A court found speculators Elson Alves Ribeiro and Rui Saraiva Filho guilty of smuggling and usurpation of public property and sentenced each to prison.

“We are not a colony,” Judge Valdirene Ribeiro de Souza Falcão wrote. “We are a sovereign country. Our riches cannot be distributed to innumerable countries at modest prices.”

Efforts to contact Ribeiro were unsuccessful. Saraiva has died.

Brazil ordered the gem’s forfeiture and invoked the Mutual Legal Assistance Treaty, a diplomatic accord that compels signatories to assist in criminal matters. In 2015, the United States petitioned the D.C. federal court for its return to Brazil.

The final chapter

Despite the emerald’s supposed value, no one has ever made much off it.

Morrison, co-owner of FM Holdings, expects it will always be that way. He’d spent 16 years and more than $2 million in pursuit of the emerald. But when he answered the phone Wednesday, his voice betrayed resignation.

Nine years after Brazil sought U.S. help in recovering the stone, a decision is finally at hand. U.S. Judge Reggie B. Walton announced this week he’d soon issue his ruling. The gem is poised to depart the custody of the Los Angeles Sheriff’s Department. But Morrison, who established his ownership credentials in the California court, doesn’t think it will be coming home with him.
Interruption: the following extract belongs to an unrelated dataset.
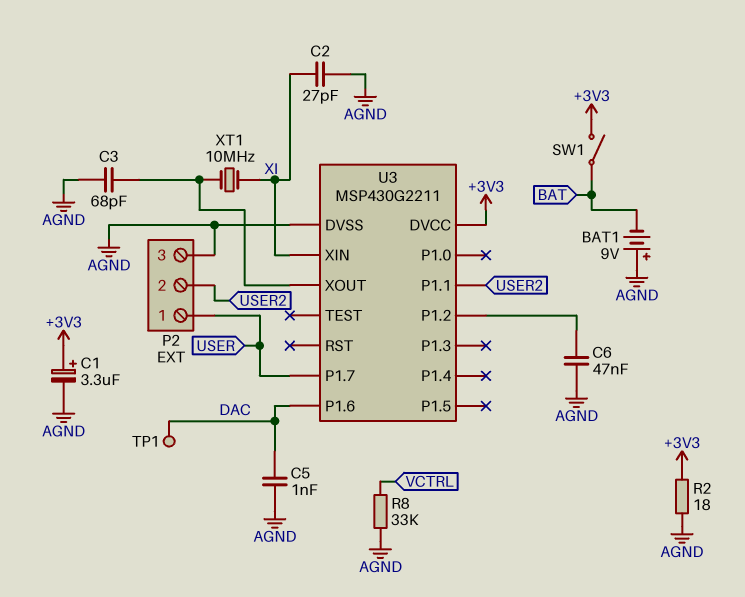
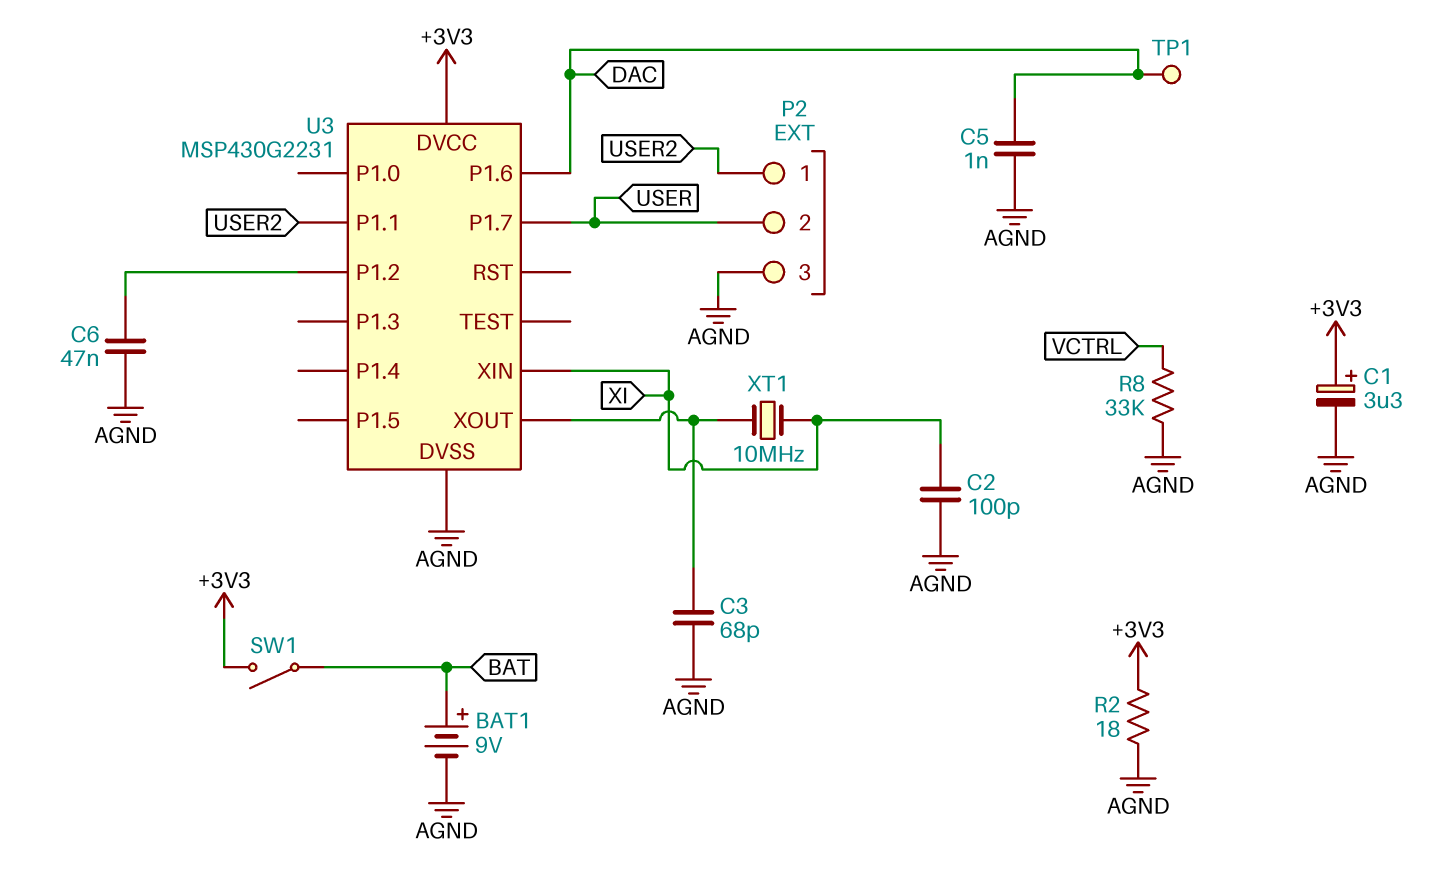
BAT1: 9V (plus AGND, minus BAT) -> 9V (plus BAT, minus AGND)
C2: 27pF (AGND, XI) -> 100pF (AGND, XI)
P2 pin 1: USER -> USER2
P2 pin 2: USER2 -> USER
U3: MSP430G2211 -> MSP430G2231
“I won and was deemed the bona fide good purchaser of the emerald,” he said. “But in life, you can win, and not win.”

He’s been under the stone’s spell for long enough.

“If it’s truly a national treasure it belongs in Brazil,” he said. “That’s where I’m at right now. I have to look at the reality.”

Ferrara doesn’t want to hear it. There’s still a chance. The Bahia Emerald can still be theirs.

“Do I want to continue to fight?” he asked. “Yes, absolutely. I didn’t put 16 years of my life into this for nothing.”